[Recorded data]
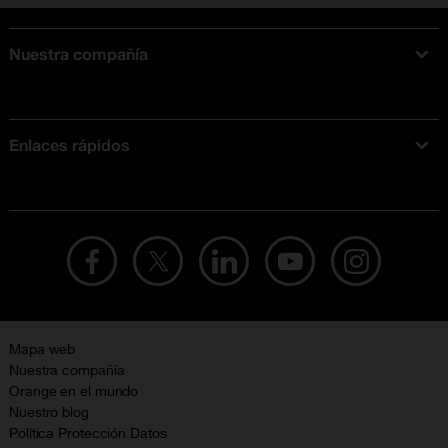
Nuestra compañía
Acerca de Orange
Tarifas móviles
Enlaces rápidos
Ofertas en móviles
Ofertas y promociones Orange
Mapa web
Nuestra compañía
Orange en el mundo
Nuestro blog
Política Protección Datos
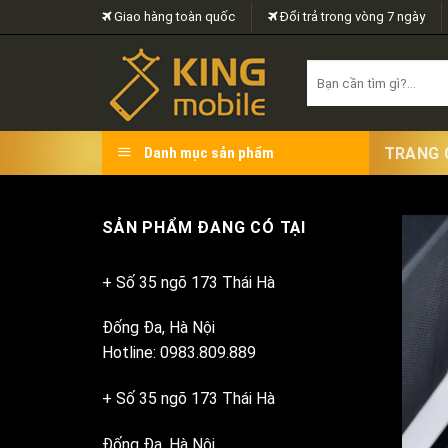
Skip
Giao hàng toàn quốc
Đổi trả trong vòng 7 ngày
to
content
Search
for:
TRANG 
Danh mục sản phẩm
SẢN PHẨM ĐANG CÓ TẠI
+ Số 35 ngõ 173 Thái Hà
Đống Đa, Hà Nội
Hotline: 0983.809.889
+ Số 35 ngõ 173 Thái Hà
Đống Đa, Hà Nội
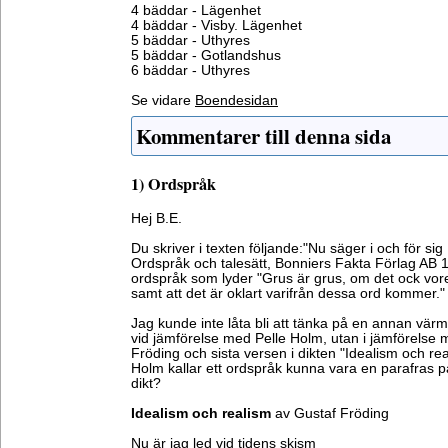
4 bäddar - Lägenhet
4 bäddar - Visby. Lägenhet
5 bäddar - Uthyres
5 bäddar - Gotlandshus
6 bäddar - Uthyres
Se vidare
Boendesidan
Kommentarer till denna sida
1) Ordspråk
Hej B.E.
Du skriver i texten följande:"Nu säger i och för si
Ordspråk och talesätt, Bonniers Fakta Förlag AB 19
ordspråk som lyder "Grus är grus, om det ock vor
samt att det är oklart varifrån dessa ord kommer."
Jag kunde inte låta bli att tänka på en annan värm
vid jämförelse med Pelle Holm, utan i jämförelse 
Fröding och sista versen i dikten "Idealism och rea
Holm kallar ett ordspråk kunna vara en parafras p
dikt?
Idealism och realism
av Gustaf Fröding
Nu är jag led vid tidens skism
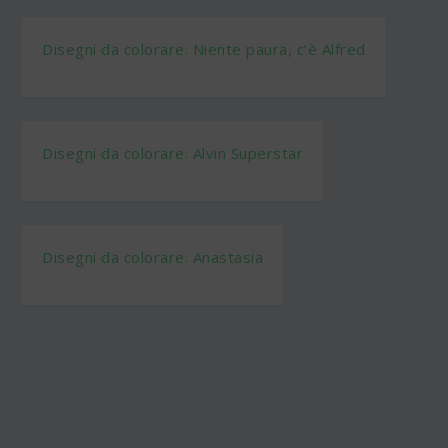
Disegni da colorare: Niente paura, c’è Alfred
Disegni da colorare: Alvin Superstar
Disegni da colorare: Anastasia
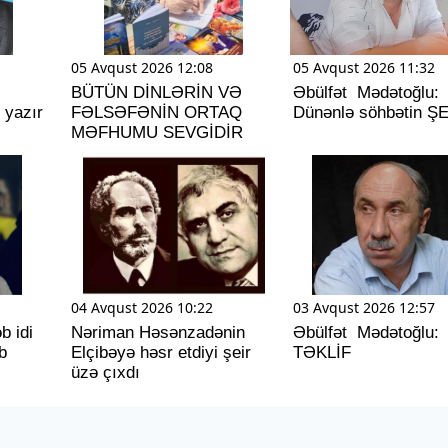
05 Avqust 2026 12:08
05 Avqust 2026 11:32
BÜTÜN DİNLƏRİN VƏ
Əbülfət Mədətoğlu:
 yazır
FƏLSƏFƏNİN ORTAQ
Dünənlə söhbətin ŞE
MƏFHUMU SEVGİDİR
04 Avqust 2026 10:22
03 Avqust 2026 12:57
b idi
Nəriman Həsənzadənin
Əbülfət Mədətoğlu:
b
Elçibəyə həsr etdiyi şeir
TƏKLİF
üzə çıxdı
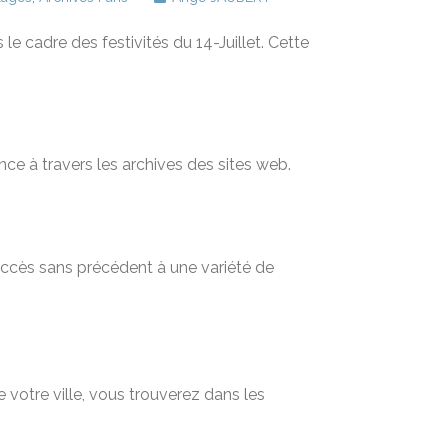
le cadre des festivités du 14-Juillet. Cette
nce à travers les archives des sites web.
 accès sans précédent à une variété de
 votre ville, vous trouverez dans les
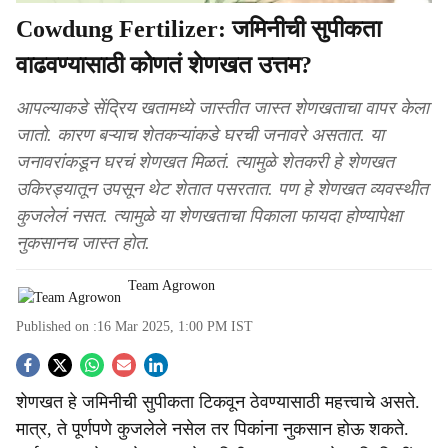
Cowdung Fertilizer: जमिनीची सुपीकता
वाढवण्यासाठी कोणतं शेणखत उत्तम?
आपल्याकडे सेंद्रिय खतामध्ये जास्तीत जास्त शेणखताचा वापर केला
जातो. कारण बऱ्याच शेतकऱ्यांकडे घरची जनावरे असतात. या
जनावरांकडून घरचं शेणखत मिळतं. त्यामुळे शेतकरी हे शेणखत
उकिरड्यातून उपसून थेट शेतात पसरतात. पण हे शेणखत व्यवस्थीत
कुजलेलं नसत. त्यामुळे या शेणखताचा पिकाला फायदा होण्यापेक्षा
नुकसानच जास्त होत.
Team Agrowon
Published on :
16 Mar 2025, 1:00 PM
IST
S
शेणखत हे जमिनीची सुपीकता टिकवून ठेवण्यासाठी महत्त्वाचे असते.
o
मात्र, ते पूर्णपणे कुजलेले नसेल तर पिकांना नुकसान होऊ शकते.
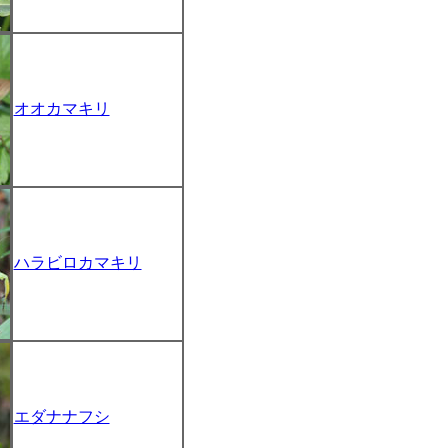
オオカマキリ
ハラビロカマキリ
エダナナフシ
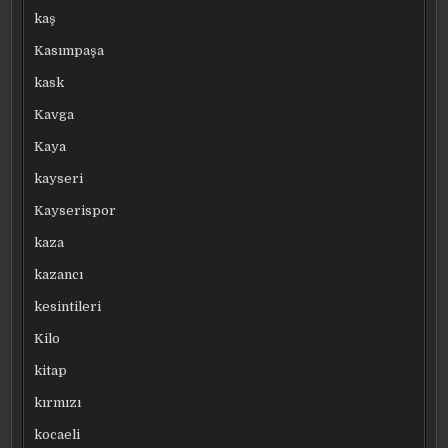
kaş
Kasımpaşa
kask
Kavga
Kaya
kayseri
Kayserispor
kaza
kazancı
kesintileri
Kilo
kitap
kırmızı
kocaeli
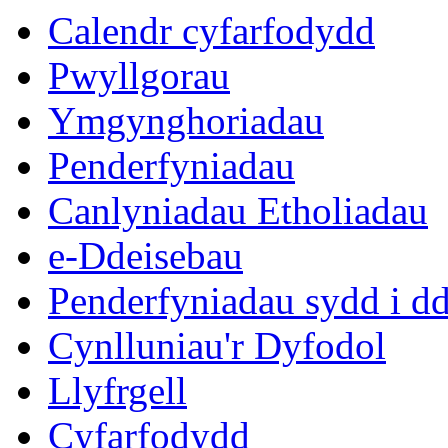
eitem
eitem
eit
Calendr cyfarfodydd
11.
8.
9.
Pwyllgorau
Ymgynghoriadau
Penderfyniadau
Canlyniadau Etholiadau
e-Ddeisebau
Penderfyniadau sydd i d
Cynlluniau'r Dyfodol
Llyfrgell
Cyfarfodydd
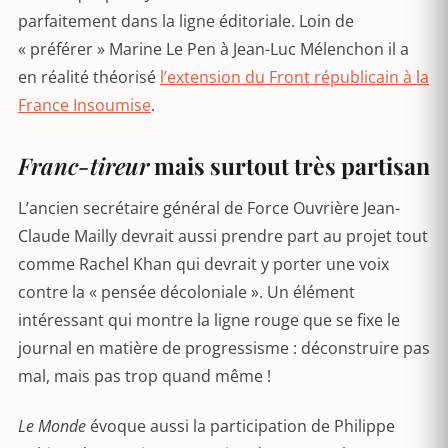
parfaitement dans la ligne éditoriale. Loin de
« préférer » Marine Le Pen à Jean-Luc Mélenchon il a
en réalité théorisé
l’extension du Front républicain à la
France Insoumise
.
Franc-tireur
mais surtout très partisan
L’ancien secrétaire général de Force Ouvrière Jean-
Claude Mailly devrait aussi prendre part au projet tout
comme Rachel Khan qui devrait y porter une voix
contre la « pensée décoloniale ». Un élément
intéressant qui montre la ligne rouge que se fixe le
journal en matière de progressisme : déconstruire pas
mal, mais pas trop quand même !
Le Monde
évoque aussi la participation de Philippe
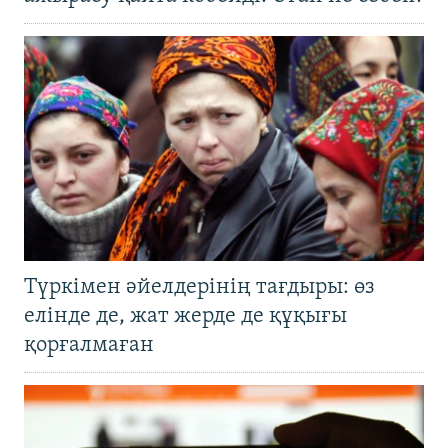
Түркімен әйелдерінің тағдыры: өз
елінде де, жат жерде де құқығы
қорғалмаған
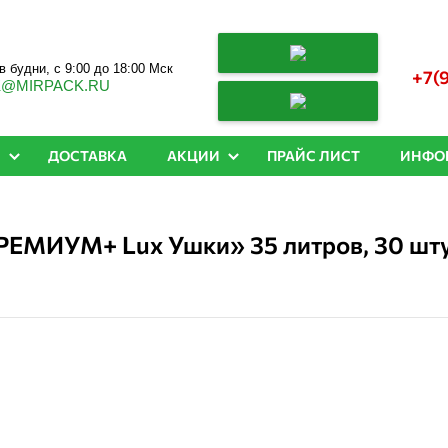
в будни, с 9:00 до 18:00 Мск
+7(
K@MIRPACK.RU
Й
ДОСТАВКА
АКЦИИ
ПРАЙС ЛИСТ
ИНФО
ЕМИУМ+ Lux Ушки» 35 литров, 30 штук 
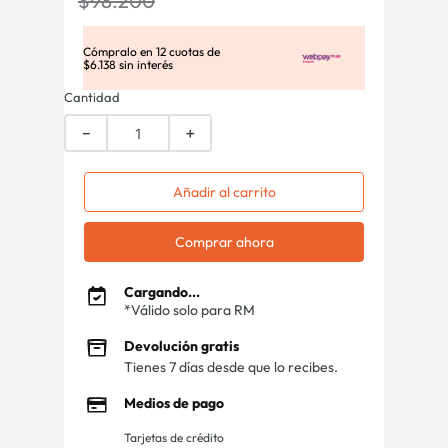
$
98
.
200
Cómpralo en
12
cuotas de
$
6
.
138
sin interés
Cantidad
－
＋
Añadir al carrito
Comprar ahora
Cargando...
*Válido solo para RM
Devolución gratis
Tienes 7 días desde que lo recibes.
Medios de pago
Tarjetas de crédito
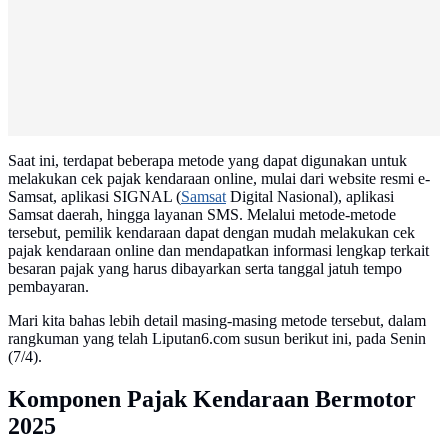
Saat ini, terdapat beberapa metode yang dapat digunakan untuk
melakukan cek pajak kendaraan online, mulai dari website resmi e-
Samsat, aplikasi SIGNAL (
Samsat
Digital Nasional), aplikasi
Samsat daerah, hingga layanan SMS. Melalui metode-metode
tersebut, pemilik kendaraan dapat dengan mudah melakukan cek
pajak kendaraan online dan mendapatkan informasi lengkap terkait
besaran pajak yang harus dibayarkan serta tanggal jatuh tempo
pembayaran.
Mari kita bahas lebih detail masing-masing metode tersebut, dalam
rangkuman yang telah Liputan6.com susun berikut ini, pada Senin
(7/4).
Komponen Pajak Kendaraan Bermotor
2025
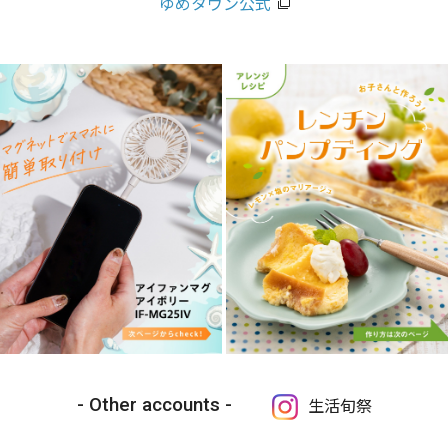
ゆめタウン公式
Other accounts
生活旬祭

### Problem details:
Whenever the word "colorare" occurs in a line of the records, that line counts once; state the total alone.

### Answer section:
3